We recommend that clients facing requests asserting these types of claims request that the employee provide documentation from a credible source corroborating their position (i.e., Food and Drug Administration (FDA), Centers for Disease Control and Prevent (CDC) or manufacturer fact sheets). We will continue to monitor pending legal challenges addressing these issues closely and will provide updates when they become available.
- Assertion That One Cannot Take A Vaccine Because They Are A Devout Catholic or Devout Member of Another Faith
- Major religious leaders, such as Pope Francis, have released statements encouraging people to take the COVID-19 vaccination.
This issue is more complicated as the EEOC Guidance allows individuals to maintain a religious exemption even if their beliefs depart from the tenets of the religion. That said, if you have reason to question their assertion, you should ask for further evidence of their history with the faith and evidence of their demonstrated commitment to the tenets they assert.
- Does The Requested Accommodation Cause An Undue Hardship
Even after determining that an employee has a sincerely held religious belief, an employer can refuse to provide an accommodation if it would pose an undue hardship. An accommodation constitutes an undue hardship if it causes more than a minimal burden on the operation of the business. EEOC guidance provides the following as examples of undue hardships:
- Accommodations that violate a seniority system
- Accommodations that cause a lack of necessary staffing
- Accommodations that jeopardize health to staff and clients
An accommodation does not have to be limited to what the employee prefers. If the proposed accommodation is reasonable and non-retaliatory, employers can propose any number of viable options (i.e., weekly testing, masks, social distancing, remote work).
Consistency in the decision-making process is critical to avoid claims of discrimination, retaliation, or bias. Accordingly, employers should:
- Develop a policy or protocol to handle accommodation requests;
- Develop a request form that employees can use to convey the basis of their request;
- Maintain a file on each request memorializing all communications with the employee regarding the accommodation request and any contemporaneous notes created by the reviewer.
- Requests should be handled on a case-by-case basis; each request should be afforded an individual determination regardless of prior requests.
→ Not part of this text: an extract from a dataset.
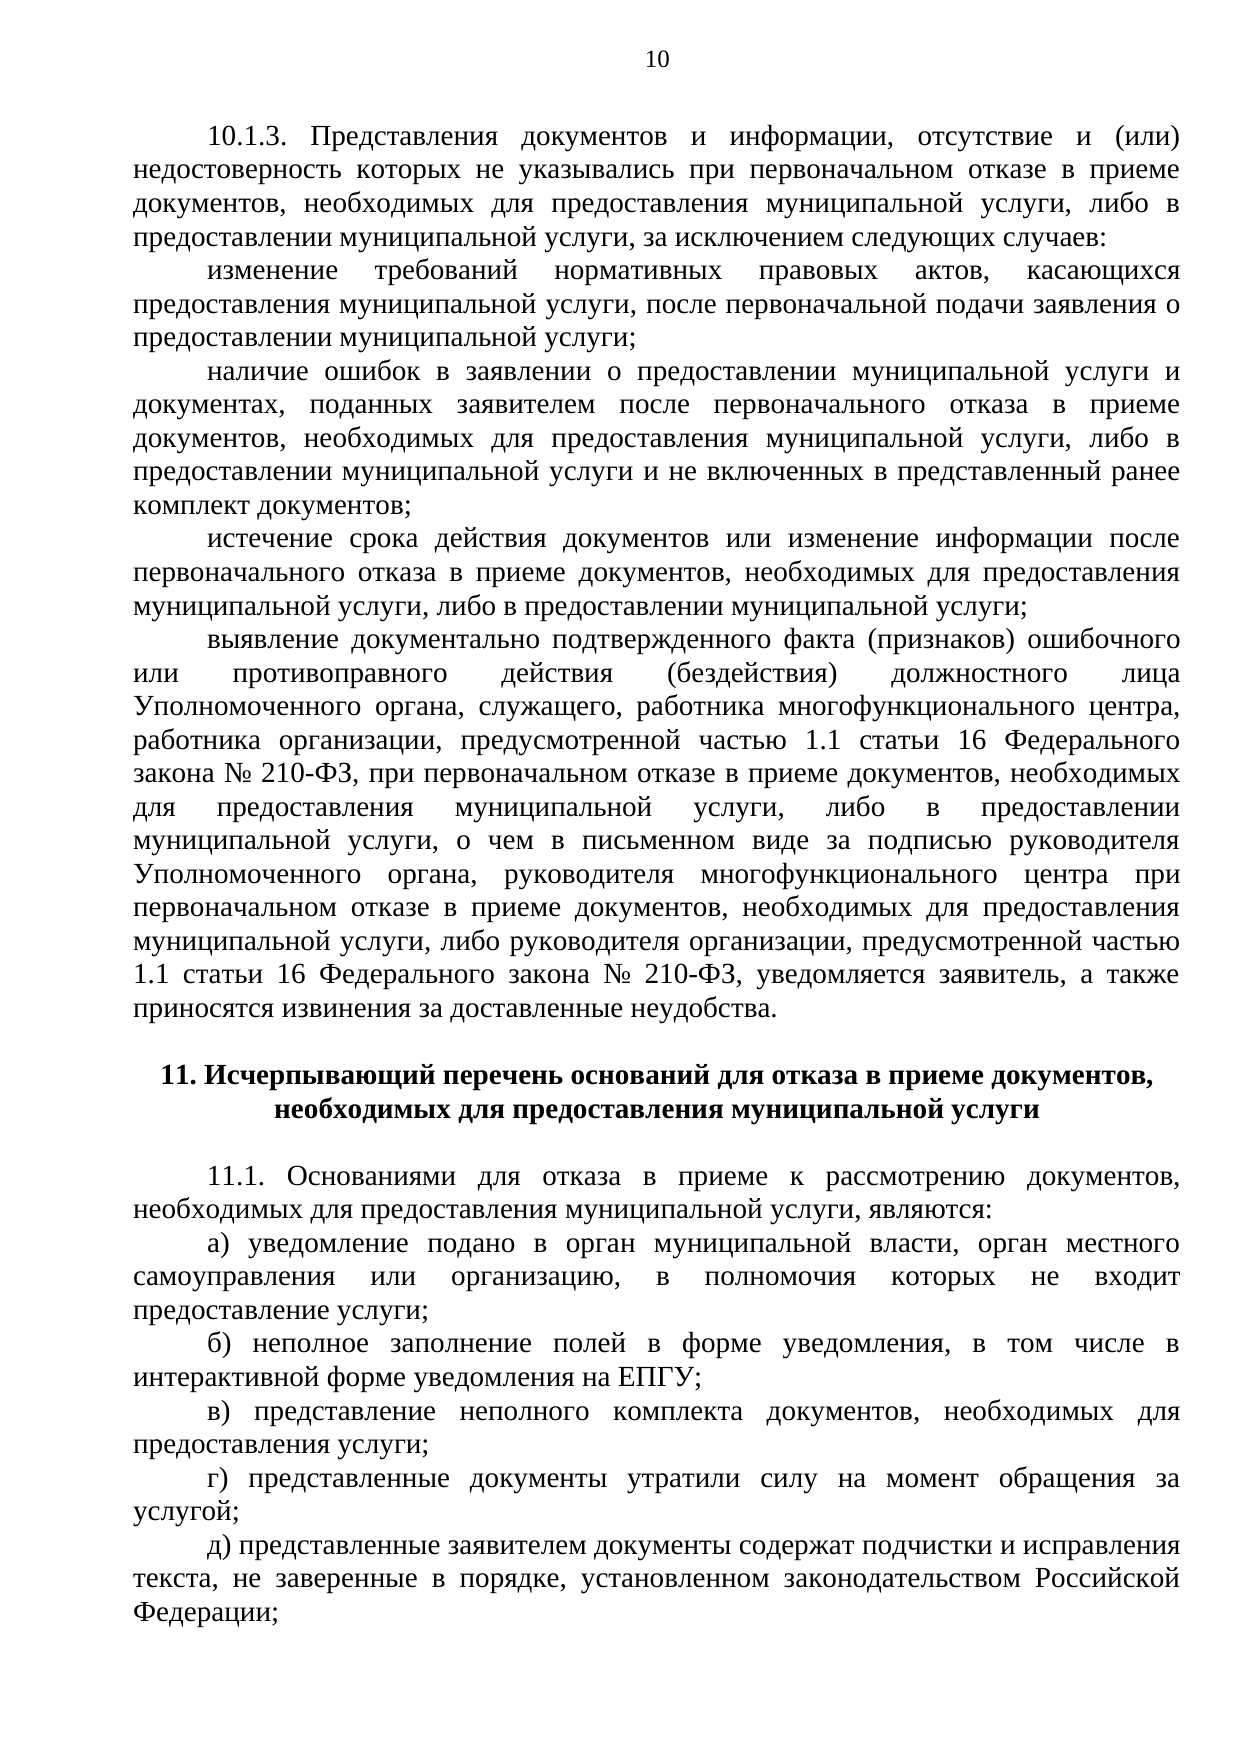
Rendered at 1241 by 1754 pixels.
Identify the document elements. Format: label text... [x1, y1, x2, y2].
- Limit review of requests to a designated individual or individuals to ensure that assessments are done properly and are consistently analyzed and the decisions are also consistent, without indicia of discrimination or retaliation.
- The reviewer(s) should be individuals who are in the HR department and well versed as to applicable federal laws, state/local laws, and EEOC guidance. Prior to engaging in the process, we recommend the individuals meet with legal counsel to verify the most up to date understanding of the law as it applies to religious exemptions.